- _Exercise objective_: Exactly repeat all the records below, omitting the images they hold.

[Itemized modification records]

--*--

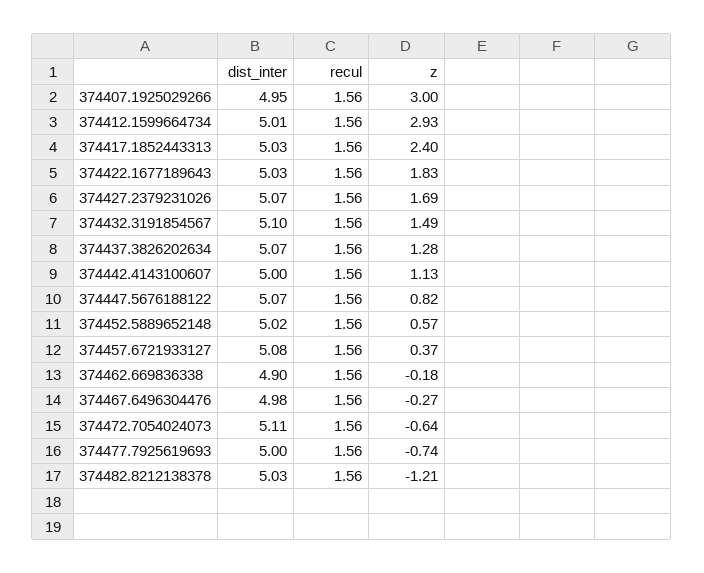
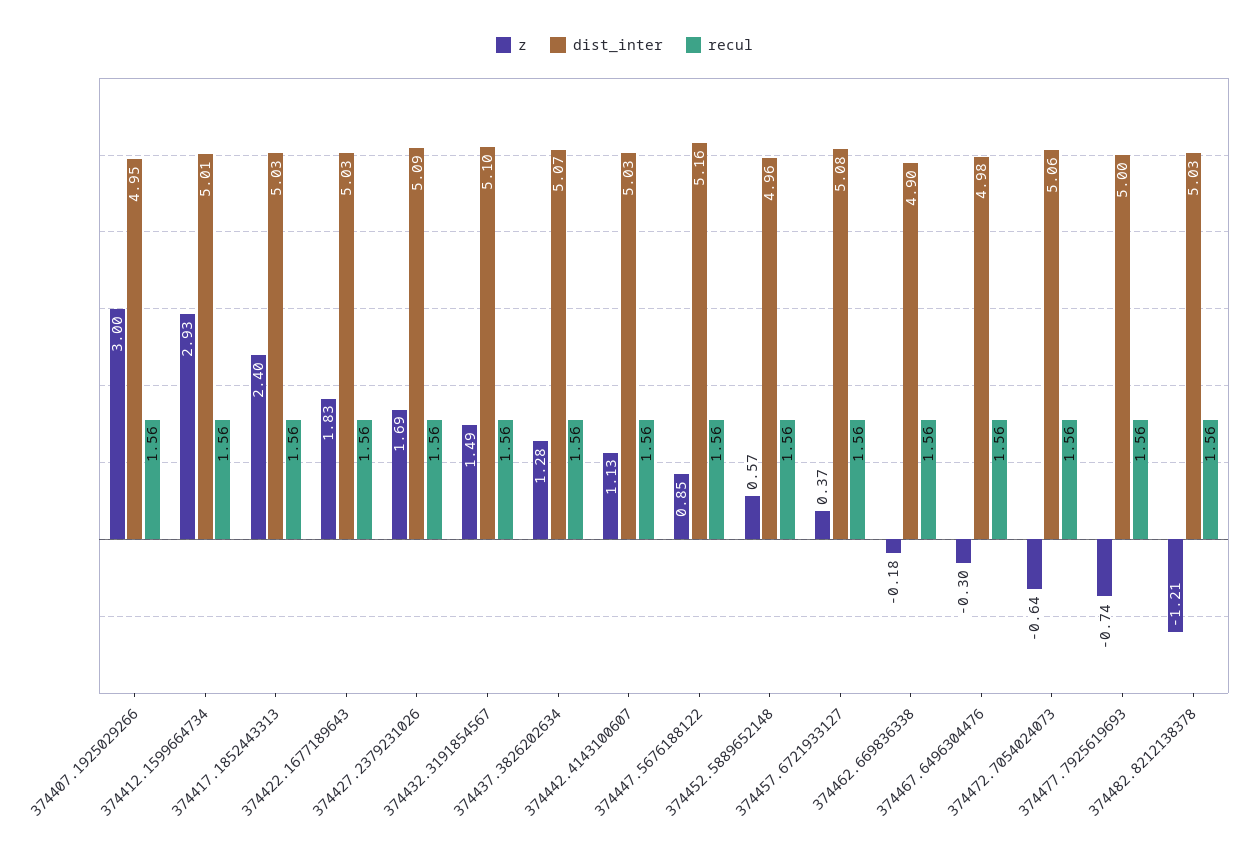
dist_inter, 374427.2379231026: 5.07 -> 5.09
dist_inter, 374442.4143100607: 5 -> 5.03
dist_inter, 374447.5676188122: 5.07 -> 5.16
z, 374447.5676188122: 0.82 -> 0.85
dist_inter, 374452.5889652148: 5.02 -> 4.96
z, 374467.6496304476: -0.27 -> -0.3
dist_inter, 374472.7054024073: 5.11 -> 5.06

--*--

- _Task answer_:
dist_inter, 374427.2379231026: 5.07 -> 5.09
dist_inter, 374442.4143100607: 5 -> 5.03
dist_inter, 374447.5676188122: 5.07 -> 5.16
z, 374447.5676188122: 0.82 -> 0.85
dist_inter, 374452.5889652148: 5.02 -> 4.96
z, 374467.6496304476: -0.27 -> -0.3
dist_inter, 374472.7054024073: 5.11 -> 5.06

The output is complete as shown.